RFi Group Opinion - Australia: Chatbots and the death of the call centre

With RFi Group’s Australian Retail Banking Summit (ARBS) and Awards fast approaching, I thought it would be pertinent to take a look at one of the most interesting developments in banking technology – the coming together of technology and servicing through messaging platforms and chat bots.

If you had asked me two years ago whether I thought that we would see banks and financial services organisations leveraging services like Facebook Messenger as a customer servicing channel in a mainstream way, I would have been very sceptical.

And yet, when you think about it, it makes absolute sense for taking care of everyday enquiries. The types of enquiry that chew up call centre times, create long call queues and ultimately cause customer angst. Who wouldn’t rather type a quick message to their bank on the device of their choice and receive an (almost) instant response?
So around the world we are seeing banks beginning to implement these types of solutions. Not just fintech start-ups, but big traditional banks like Barclays in the UK and DBS in Singapore. Barclays launched a pilot in November 2016 offering customers the opportunity to ‘Bank where you like’ via mobile, tablet or desktop and chat to a member of staff.

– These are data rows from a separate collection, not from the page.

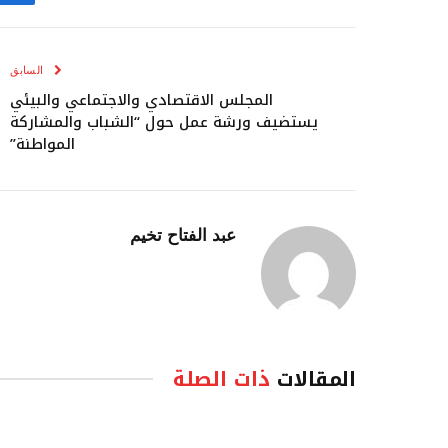
ف
السابق
المجلس الاقتصادي والاجتماعي والبيئي
يستضيف ورشة عمل حول “الشباب والمشاركة
المواطنة”
عبد الفتاح تخيم
المقالات
ذات الصلة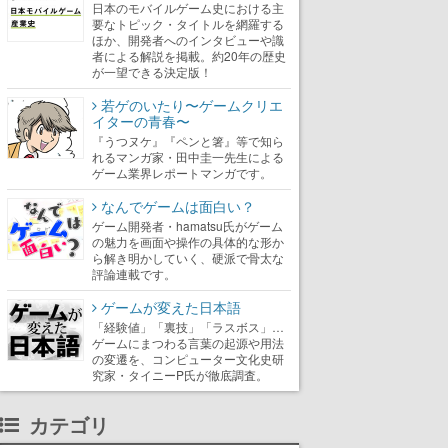
日本のモバイルゲーム史における主
要なトピック・タイトルを網羅する
ほか、開発者へのインタビューや識
者による解説を掲載。約20年の歴史
が一望できる決定版！
若ゲのいたり〜ゲームクリエ
イターの青春〜
『うつヌケ』『ペンと箸』等で知ら
れるマンガ家・田中圭一先生による
ゲーム業界レポートマンガです。
なんでゲームは面白い？
ゲーム開発者・hamatsu氏がゲーム
の魅力を画面や操作の具体的な形か
ら解き明かしていく、硬派で骨太な
評論連載です。
ゲームが変えた日本語
「経験値」「裏技」「ラスボス」…
ゲームにまつわる言葉の起源や用法
の変遷を、コンピューター文化史研
究家・タイニーP氏が徹底調査。
カテゴリ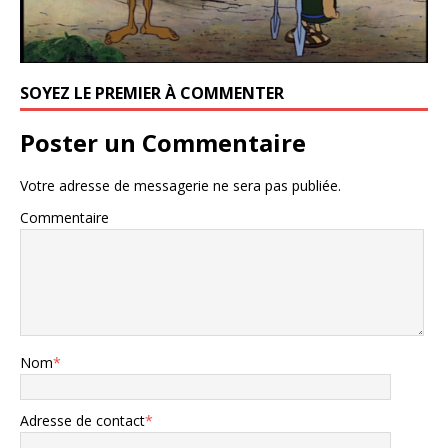
SOYEZ LE PREMIER À COMMENTER
Poster un Commentaire
Votre adresse de messagerie ne sera pas publiée.
Commentaire
Nom
*
Adresse de contact
*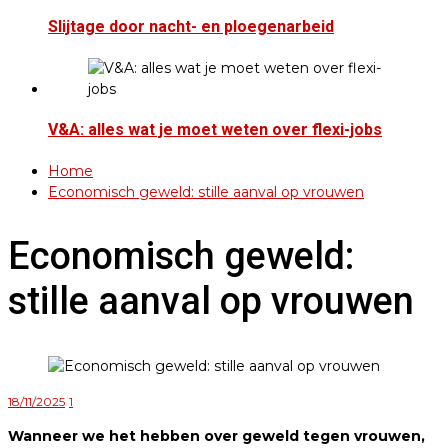
Slijtage door nacht- en ploegenarbeid
V&A: alles wat je moet weten over flexi-jobs
Home
Economisch geweld: stille aanval op vrouwen
Economisch geweld:
stille aanval op vrouwen
18/11/2025
1
Wanneer we het hebben over geweld tegen vrouwen,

Meanwhile, in January 2017, DBS has gone a step further and launched a chatbot service on Facebook Messenger called ‘POSB Digibank Virtual Assistant’. The service offers customers the ability to enquire about branch locations and ForEx rates and by mid-year will allow customers to transfer money, make credit card repayments (currently this is not possible in many online banking services in Singapore) and ask for their account balance.

The chatbot in use by DBS was developed by Kasisto, which is related to the developers of Siri and so has good pedigree. Importantly, customers can use natural language to communicate – for example, if they want to know their account balance they can just type ‘how much do I have’.

For me this is the answer to where banking technology will go, that is, using technology that consumers are already comfortable with in their everyday lives and bringing it into the banking context.

So, what are the next steps? With the use of chatbots, there are implications for cognitive computing and AI, where the ‘machine’ takes in the information that is provided by these chat interactions and uses it to spot patterns and learn and anticipate what type of consumers might need from a product or service. An extension of this would enable the population of an application form through just a natural chat between bot and customer.

Banking futurists have long been predicting the demise of the branch network...However, in Australia we have yet to see any significant branch closures in the last ten years, despite the clear cost benefits.

Does this mean an end for traditional banking? Well banking futurists have long been predicting the demise of the branch network and it is true that it’s becoming more common to see banks around the world that don’t have any branches. However, in Australia we have yet to see any significant branch closures in the last ten years, despite the clear cost benefits that banks would realise by cutting back on bricks and mortar. There are literally billions of dollars in branch network costs across the major banks in Australia. So where is the disconnect? There are a three key reasons that I see for the maintenance of the branch networks going forward.

Firstly, it is politically unpopular to close branches and the major banks have been under increasing political scrutiny ever since the beginning of the GFC (culminating in 2016’s parliamentary inquiries);

Secondly, any time there is a branch closure it is followed by a consumer backlash that impacts heavily on customer experience measures (which is now embedded on most bank executive’s scorecards);

Thirdly, branches are very visible and serve to reinforce brand awareness and perceptions of stability (crucial in the current environment of competition and uncertainty); and

Lastly, leases on branch premises are quite long (~5 years) and so any cost saving takes a long time to be realised (also the average bank CEO tenure is more like 4 years).

As enquiry volumes are taken away by chat and other new technologies, the need for heavily staffed centres will decline...In the long term, I believe it’s more likely that we will see the demise of call centres before we see the demise of the branch network.

Where I think it is much more likely that we will see reductions, is in the bank call centres. As enquiry volumes are taken away by chat and other new technologies, the need for heavily staffed centres will decline. In addition, many of the banks have already effectively offshored their call centres and the risk of closures on public perception is much lessened.

In the long term, I believe it’s more likely that we will see the demise of call centres before we see the demise of the branch network.